His velocity is down by a mile per hour, but Stroman is getting just as much spin on it as he achieved last year. His spin efficiency is, technically, diminished, yet he's getting more movement--more rise, and a bit more run. Partially as a result of that (but also because he's locating and plotting it better), he's getting those whiffs he and the Cubs imagined when they first started tinkering with this last year.
In fact, of the 361 pitchers who have thrown at least 50 four-seamers this year, Stroman has induced whiffs on the 14th-highest share of opponents' swings. He gets a lot of help from the fact that he's using the pitch only tactically and selectively, but even so, his results are staggeringly dominant.
Here, in a nutshell, is why. Here's a pitch Stroman made in a 1-2 count against the Twins' Byron Buxton, in what was otherwise his only truly bad outing of this young season.
And here's one to which he went on 2-2 against Kyle Schwarber, in his last start against the Phillies.
These are both fastballs up and away. What's striking, though, is how perfectly Stroman located each, given that Buxton is right-handed and Schwarber is a lefty. Using the threat of the rest of his repertoire to his advantage, Stroman is throwing that four-seamer to a spot where hitters think it's a very hittable sinker, and getting relatively feeble swings when it turns out to be a pitch with such different movement.
The problem Stroman had with his four-seamer last year was that he couldn't keep it out of the meaty part of the strike zone. It still didn't get hammered, but it was often fouled off and rarely missed altogether.
This year, only 11 pitchers have had a lower Called Strike Probability on their four-seamers than Stroman, according to Baseball Prospectus. Hitting the edges and using the top of the zone better has naturally led to more whiffs.

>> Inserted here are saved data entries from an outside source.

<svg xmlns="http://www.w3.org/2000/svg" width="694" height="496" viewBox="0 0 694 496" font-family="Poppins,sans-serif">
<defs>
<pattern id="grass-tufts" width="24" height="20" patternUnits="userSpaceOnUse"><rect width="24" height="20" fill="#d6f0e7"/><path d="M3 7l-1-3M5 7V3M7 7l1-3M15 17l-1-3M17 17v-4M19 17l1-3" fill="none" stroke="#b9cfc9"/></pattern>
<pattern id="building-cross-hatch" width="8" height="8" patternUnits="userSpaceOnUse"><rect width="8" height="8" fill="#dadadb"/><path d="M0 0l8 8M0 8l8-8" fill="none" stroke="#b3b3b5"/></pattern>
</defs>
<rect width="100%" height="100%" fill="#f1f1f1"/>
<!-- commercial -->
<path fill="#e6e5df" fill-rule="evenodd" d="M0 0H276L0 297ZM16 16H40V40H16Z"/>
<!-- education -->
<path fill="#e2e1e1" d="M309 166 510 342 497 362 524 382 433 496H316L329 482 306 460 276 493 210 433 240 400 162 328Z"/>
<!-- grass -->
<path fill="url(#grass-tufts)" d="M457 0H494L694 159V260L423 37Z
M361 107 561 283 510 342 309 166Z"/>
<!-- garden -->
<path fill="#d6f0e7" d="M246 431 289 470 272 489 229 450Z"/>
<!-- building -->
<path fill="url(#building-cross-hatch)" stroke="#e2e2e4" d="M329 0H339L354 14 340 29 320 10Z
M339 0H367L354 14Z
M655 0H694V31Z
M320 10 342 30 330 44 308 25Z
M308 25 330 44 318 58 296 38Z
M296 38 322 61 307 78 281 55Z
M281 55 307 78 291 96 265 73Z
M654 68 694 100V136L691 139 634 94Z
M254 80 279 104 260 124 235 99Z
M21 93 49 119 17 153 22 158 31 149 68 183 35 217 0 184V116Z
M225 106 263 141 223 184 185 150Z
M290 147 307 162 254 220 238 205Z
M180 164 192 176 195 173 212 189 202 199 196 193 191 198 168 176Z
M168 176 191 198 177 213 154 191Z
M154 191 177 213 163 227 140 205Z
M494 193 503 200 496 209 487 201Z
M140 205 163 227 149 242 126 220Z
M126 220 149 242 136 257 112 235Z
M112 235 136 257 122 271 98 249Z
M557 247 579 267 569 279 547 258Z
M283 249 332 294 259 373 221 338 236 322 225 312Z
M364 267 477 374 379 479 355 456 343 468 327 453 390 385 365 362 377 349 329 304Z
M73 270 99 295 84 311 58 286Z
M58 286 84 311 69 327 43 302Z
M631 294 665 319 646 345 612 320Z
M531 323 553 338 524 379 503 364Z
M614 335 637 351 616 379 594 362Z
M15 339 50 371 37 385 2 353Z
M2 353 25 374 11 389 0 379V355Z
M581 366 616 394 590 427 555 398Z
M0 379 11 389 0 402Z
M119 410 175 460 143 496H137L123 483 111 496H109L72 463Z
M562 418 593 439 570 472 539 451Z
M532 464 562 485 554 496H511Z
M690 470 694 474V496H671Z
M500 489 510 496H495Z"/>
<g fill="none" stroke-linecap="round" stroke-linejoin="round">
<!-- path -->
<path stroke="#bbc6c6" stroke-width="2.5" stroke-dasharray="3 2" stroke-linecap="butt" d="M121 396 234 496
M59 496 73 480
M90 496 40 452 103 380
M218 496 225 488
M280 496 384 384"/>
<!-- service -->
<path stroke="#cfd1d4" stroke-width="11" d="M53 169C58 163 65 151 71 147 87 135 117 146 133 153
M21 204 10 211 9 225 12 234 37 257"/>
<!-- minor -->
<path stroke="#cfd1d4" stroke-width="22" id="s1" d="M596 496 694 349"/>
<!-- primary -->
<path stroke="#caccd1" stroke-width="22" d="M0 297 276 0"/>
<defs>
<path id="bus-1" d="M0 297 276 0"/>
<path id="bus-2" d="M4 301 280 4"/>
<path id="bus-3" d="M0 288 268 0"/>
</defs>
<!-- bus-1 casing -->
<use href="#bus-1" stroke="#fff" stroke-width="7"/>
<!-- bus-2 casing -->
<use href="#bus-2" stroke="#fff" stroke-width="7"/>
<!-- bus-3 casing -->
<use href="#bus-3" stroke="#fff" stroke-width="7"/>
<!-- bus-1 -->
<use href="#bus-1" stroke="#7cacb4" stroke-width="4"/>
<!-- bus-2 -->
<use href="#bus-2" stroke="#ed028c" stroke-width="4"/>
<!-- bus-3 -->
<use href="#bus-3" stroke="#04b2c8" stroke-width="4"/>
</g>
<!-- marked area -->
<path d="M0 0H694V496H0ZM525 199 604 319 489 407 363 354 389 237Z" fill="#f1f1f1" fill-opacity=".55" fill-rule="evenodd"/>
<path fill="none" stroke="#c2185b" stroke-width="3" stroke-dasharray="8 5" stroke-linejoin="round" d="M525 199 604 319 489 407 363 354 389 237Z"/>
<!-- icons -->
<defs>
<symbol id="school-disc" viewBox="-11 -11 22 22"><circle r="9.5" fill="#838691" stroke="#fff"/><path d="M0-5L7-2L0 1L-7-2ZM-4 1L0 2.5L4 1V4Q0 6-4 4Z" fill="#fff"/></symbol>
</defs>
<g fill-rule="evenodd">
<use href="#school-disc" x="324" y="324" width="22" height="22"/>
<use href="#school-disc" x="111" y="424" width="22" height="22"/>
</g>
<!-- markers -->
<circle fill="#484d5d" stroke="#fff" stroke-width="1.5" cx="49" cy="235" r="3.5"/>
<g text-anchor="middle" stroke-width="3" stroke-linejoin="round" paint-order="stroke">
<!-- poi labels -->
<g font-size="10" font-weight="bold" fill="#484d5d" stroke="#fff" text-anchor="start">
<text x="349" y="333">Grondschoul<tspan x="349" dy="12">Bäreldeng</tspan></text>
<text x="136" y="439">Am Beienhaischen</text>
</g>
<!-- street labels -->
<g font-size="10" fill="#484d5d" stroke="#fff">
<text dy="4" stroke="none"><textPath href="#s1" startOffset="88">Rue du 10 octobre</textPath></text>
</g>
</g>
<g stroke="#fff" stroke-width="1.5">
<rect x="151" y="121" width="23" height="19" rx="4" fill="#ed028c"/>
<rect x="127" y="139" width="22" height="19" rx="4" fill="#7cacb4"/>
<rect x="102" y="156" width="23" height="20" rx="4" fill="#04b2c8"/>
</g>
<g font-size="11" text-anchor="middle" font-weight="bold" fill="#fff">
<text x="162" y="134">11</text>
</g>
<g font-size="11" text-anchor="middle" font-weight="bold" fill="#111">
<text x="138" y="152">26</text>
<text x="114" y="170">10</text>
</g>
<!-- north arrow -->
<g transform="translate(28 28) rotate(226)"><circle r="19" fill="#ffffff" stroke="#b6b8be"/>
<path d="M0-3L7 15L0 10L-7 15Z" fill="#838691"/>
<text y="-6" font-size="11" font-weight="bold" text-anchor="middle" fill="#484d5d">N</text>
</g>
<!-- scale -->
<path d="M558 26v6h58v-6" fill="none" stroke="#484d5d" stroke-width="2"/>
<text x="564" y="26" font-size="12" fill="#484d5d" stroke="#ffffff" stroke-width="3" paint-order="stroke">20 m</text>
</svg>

This is part of a broader strategy with which Stroman seems very comfortable this year. He's not nibbling, exactly, but he's not giving in to anyone. His walk rate is up, not because he's lost any capacity for throwing strikes, but because he seems determined to work at the edges of the zone and try to force weak contact. Before the season began, he talked about the trust he had in the team's reinforced defense, and that seems to have been a very earnest sentiment.
Stroman is chasing some strikeouts, but only indirectly. What he's primarily doing is trying to keep the ball in the park, and trusting that even if he issues an extra walk or two, he can then get some quick, low-danger contact, and that his fielders will come through for him when that happens. He's done that with a bifurcated pitch mix based on handedness, and with some loving tweaks to his mélange of pitches--and with a newly badass old-fashioned fastball.